Further, competitive bidding requirements are not inflexible and unyielding. The statute requires contracts to go to the lowest responsible bidder, giving some discretion to the Authority and/or its agent. 53 P.S. § 312(A), supra. If, as alleged here, appellants were not qualified for the job, their bids could have been rejected under the Act.

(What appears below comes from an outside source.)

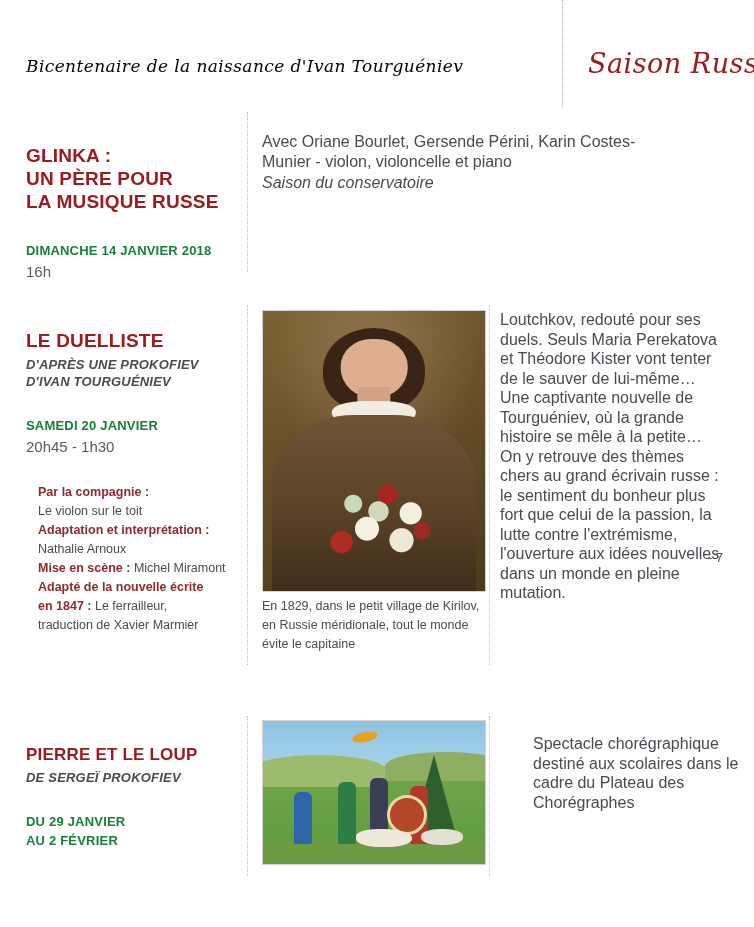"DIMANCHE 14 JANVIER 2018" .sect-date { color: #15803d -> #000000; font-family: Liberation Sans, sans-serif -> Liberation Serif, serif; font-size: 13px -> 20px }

The Children’s Hospital project was made possible by the public Authority. Competitive bidding procedures should *279be adhered to when an Authority, operating under the Municipal Authorities Act, provides the financing for a project’s construction, repair and other work.

Since the lower courts’ construction of the statute was not a reasonable one, I would reverse the order of the Commonwealth Court.

NIX, C.J., joins in this dissenting opinion.

. $54.5 million of the $74.3 million project was provided by the sale of the Authority's bonds.

. Act of February 18, 1982, P.L. 86, No. 31, § 2 as amended, 53 P.S. § 312(A).

. Statutory Construction Act, Act of December 6, 1972, No. 290, § 3, 1 Pa.C.S. § 1501 et seq.

. Another rule of statutory construction directs that we ascertain legislative intent through administrative interpretations. 1 Pa.C.S. § 1921(c)(8); Hospital Association of Pennsylvania v. MacLeod, 487 *276Pa. 516, 523, 410 A.2d 731, 734 (1980); See also, Morton v. Ruiz, 415 U.S. 199, 94 S.Ct. 1055, 39 L.Ed.2d 270 (1974). Here, the "General Guidelines for Obtaining Long-Term Financing of Hospital Facilities through the Allegheny County Hospital Development Authority under the Municipality Authorities Act of 1945, as amended” requires hospitals and their agents to award construction contracts in accordance with competitive bidding requirements. The requirements state:

Competitive Bids: Where construction is initially undertaken by ACHDA [Allegheny County Hospital Development Authority], ACH-DA will take by assignment all plans and specifications for the project and will competitively bid the construction work as required by the Act [Municipality Authorities Act of 1945]. However, where it is to the economic advantage of the hospital to initially award contracts with subsequent assignments thereof to ACHDA. All contracts so awarded by the hospital must have been first made the subject of competitive bidding in accordance with the Act.

Article VI(a). (Emphasis supplied.)

. Act of June 5, 1947, P.L. 458, § 11, 53 P.S. § 351.

. Act of May 2, 1945, P.L. 382, § 1, 53 P.S. § 301 et seq.